E a parziale sostegno di questa tesi c’è appunto quanto accaduto lo scorso novembre, quando alcune banche spagnole ottennero denaro direttamente dalla Bce al tasso preferenziale dello 0,5%, anche se il collaterale fornito a garanzia era con rating di credito tale da dover richiedere un tasso del 5,5%. Una violazione delle stesse regole interne all’Eurotower che portò anche a un’indagine, finita in nulla. Degli 80 miliardi di euro circa di titoli posti a garanzia, una parte era completamente ineligibile a collaterale e a garantire il trattamento di favore sarebbe stato un titolo a 18 mesi erroneamente classificato con rating A, mentre era di fatto B sia per Moody’s che per Fitch che per Standard&Poor’s. Ma come è stato possibile che accadesse una cosa simile?

La Banca centrale spagnola si affrettò a rendere noto che a suo modo di vedere la Bce aveva applicato correttamente le regole sul collaterale, poiché la misconosciuta agenzia di rating canadese Dbrs valutava ancora i titoli spagnoli A e il suo parere sul merito di credito deve comunque essere tenuto da conto in ambito di valutazione dell’eligibilità. Il problema, però, è che se un domani Dbrs dovesse operare un downgrade, magari per un salvataggio totale o parziale del Paese, potrebbe innescare un domino spaventoso. Se infatti quei bonds già sospetti dovessero essere ulteriormente abbassati di rating, le banche che li hanno posti a garanzia presso la Bce dovrebbero produrre nuovo collaterale per qualcosa come 16,6 miliardi di euro.

Una situazione a dir poco delicata, visto che più di un hedge fund potrebbe essere tentato di ammassare posizioni short sul debito spagnolo e poi, non appena una delle tre sorelle del rating dovesse fare un fiato negativo sulla Spagna (cosa non peregrina vista l’imminente esplosione della bolla immobiliare sul totale dei bad loans concessi dalle banche negli anni allegri del boom zapateriano), chiamare la Dbrs commissionandole un report sullo stato finanziario sul breve termine di Madrid.

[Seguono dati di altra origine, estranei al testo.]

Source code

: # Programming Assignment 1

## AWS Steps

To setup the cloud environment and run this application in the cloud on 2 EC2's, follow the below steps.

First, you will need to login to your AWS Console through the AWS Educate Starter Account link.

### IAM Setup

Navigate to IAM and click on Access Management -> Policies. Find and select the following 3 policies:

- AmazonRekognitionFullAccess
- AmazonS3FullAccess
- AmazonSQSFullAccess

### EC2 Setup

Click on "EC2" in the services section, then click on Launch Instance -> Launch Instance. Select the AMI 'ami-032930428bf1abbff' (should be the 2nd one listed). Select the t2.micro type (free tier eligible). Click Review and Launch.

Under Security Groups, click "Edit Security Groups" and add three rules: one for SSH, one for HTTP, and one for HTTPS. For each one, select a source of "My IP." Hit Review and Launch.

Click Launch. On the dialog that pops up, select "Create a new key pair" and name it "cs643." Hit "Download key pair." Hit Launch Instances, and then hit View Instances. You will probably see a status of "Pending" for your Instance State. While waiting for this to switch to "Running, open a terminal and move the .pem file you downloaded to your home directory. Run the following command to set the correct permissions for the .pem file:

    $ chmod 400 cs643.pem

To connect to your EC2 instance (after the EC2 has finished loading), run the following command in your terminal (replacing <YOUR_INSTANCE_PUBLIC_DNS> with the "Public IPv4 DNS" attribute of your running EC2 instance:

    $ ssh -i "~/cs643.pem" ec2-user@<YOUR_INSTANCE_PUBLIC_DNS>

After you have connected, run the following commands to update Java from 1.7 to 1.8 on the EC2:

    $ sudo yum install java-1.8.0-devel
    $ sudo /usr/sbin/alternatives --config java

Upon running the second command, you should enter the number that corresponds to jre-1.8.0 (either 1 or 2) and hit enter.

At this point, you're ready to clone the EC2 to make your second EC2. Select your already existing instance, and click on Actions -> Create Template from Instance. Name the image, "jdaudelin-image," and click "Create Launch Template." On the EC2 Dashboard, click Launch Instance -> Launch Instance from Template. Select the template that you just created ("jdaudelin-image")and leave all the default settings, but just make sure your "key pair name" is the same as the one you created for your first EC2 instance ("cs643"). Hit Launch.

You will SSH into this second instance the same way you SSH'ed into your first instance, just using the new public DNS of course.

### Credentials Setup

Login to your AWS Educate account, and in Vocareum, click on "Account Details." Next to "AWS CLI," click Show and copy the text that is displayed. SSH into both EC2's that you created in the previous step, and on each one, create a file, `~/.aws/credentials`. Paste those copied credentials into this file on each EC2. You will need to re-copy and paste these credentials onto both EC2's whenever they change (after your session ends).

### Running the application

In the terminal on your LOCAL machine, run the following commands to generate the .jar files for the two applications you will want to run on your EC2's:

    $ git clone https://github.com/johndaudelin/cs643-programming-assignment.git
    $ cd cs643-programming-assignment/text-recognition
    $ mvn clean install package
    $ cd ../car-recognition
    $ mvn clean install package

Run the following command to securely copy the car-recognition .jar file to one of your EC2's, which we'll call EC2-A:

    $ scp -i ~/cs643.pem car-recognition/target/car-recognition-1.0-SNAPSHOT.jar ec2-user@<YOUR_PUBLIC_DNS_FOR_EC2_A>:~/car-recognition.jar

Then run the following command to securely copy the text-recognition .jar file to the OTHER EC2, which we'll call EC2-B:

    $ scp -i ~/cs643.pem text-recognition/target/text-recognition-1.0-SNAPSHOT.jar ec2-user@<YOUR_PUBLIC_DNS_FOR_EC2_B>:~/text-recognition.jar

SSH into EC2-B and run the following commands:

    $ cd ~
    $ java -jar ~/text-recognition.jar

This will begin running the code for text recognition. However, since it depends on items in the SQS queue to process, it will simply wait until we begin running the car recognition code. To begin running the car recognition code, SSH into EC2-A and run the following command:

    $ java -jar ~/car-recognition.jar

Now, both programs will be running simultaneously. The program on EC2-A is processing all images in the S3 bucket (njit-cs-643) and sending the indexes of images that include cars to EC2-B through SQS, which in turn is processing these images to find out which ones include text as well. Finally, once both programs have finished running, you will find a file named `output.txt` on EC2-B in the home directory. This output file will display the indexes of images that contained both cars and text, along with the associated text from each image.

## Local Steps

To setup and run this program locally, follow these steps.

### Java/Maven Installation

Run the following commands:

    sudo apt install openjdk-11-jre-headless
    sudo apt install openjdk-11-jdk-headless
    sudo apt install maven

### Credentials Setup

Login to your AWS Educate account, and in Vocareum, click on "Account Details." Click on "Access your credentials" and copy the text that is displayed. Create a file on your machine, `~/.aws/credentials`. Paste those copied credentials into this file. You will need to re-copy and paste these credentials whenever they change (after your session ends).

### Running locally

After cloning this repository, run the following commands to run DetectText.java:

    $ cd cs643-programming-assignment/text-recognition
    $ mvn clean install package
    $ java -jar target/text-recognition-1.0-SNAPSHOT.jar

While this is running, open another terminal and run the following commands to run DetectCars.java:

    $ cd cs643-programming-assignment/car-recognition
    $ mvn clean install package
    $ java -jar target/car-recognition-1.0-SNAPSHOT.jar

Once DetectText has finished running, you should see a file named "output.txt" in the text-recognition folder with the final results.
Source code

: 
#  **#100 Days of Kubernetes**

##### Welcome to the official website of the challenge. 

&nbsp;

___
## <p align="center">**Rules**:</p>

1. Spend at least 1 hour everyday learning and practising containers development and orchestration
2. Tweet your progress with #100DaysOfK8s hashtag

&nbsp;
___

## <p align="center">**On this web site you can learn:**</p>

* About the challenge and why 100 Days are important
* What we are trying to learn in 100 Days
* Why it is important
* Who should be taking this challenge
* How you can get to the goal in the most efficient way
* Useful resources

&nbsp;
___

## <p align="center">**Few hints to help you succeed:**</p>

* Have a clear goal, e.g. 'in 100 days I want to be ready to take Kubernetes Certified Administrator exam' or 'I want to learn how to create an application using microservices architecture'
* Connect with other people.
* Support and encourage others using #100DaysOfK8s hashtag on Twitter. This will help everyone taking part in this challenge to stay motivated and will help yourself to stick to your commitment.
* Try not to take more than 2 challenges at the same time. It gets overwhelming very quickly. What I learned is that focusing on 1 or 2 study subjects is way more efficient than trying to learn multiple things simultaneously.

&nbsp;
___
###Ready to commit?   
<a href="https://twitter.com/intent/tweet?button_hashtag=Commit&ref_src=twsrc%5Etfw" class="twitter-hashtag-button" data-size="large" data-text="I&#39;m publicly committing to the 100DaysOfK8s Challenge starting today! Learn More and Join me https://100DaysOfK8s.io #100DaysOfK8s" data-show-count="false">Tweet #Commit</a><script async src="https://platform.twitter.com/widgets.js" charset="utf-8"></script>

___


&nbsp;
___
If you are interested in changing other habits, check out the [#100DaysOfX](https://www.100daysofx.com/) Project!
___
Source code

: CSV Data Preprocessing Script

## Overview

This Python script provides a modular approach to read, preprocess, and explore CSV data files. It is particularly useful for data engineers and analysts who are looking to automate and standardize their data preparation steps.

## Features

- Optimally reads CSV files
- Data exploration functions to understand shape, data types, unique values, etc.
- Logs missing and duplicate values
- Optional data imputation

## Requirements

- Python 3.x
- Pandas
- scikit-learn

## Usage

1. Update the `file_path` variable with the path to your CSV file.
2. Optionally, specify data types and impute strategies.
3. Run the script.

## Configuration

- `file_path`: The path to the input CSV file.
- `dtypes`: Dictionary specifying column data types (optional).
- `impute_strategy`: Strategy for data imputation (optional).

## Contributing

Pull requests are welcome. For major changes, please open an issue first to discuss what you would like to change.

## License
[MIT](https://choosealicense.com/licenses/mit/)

Insomma, si rischia e anch’io penso che sarebbe meglio se la Bce smettesse di comportarsi a giorni alterni da hedge fund sottocapitalizzato o da bancomat aperto a tutti senza necessità del codice e dei fondi sul conto corrente. Detto questo, sarebbe carino che la stampa tedesca utilizzasse altrettanto clamore e dovizia investigativa – oltre a vis polemica – per riportare notizie come quella pubblicata ieri dal Wall Street Journal, in base alla quale a partire dall’annus horribilis 2008, Deutsche Bank ha fatto scommesse per cifre esorbitanti sul Libor, il tasso interbancario manipolato proprio da un pool di banche. E sapete per quanto? 68 milioni di euro per ogni punto base di variazione del Libor! E sapete perché? Lo si legge nei documenti dell’indagine in corso sulla manipolazione del tasso, che vede Deutsche Bank, guarda caso, volontariamente tra i testimoni e i delatori per evitare rogne: perché le persone preposte alla valutazione dei rischi di investimento spazzarono via ogni preoccupazione del management dicendo chiaramente loro che le scommesse erano certe, visto che era Deutsche Bank stessa a poter influenzare i movimenti del tasso su cui stava scommettendo! Da quelle scommesse il colosso tedesco guadagnò almeno 650 milioni di dollari, soldi fatti barando nello stesso periodo in cui l’istituto dovette nascondere nei bilanci perdite per 12 miliardi di dollari per evitare un salvataggio statale e la semi-nazionalizzazione.

Ora, cari lettori, al netto della natura opaca del mandato stesso della Bce attuale, vi pare che in Germania possano stracciarsi le vesti per un errore sulla valutazione del collaterale da 550 milioni di euro, a fronte delle straordinarie prestazioni da baro della prima banca del Paese?